What the task requires: Transcribe this listing exactly; omit the pictures.

Dataset section:
+++

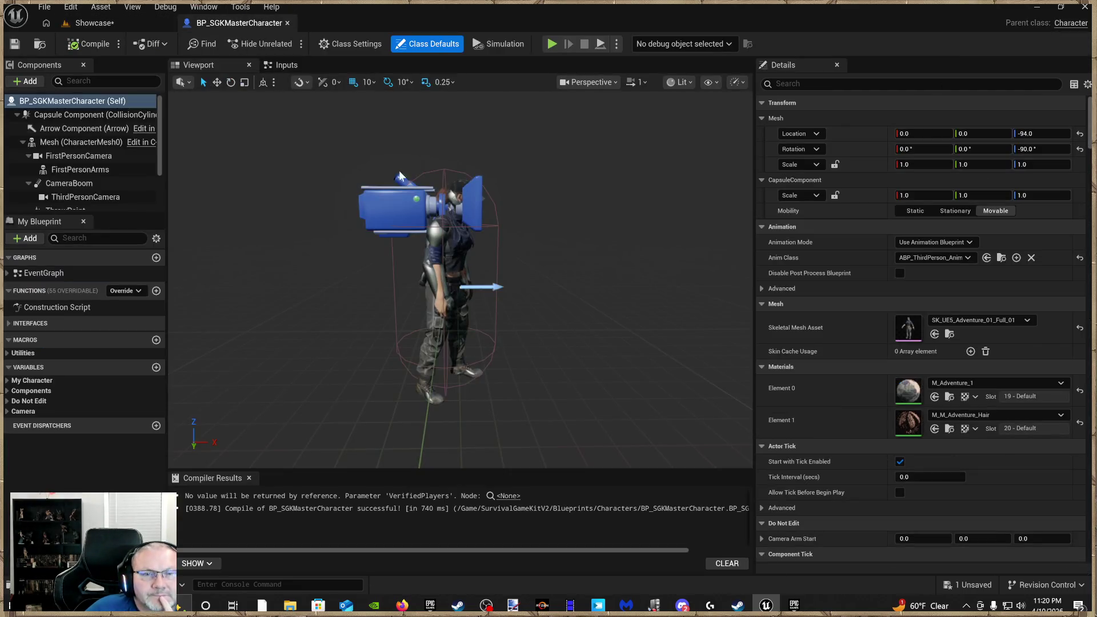
pyautogui.press('ctrl+space')
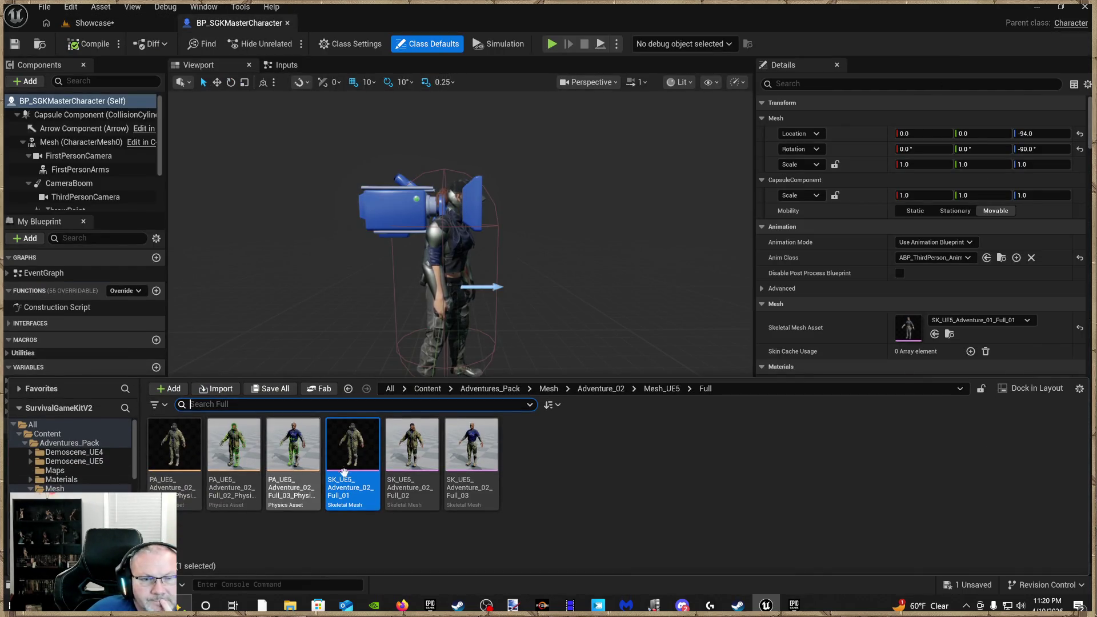
pyautogui.click(935, 334)
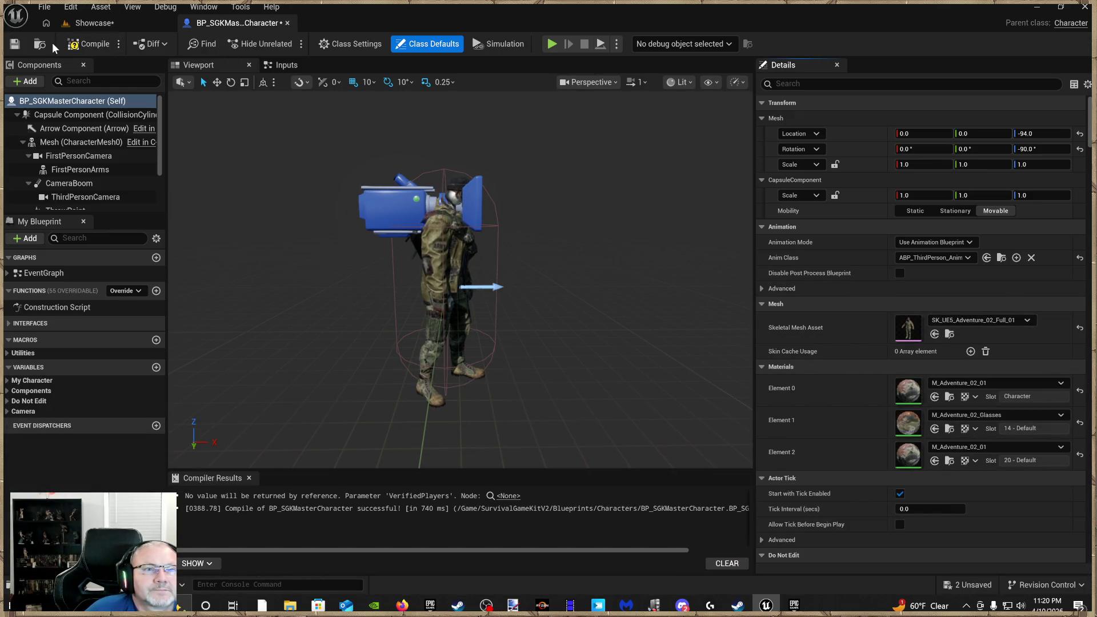
pyautogui.click(16, 44)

+++

Solution for this task:
pyautogui.press('ctrl+space')
pyautogui.click(935, 334)
pyautogui.click(16, 44)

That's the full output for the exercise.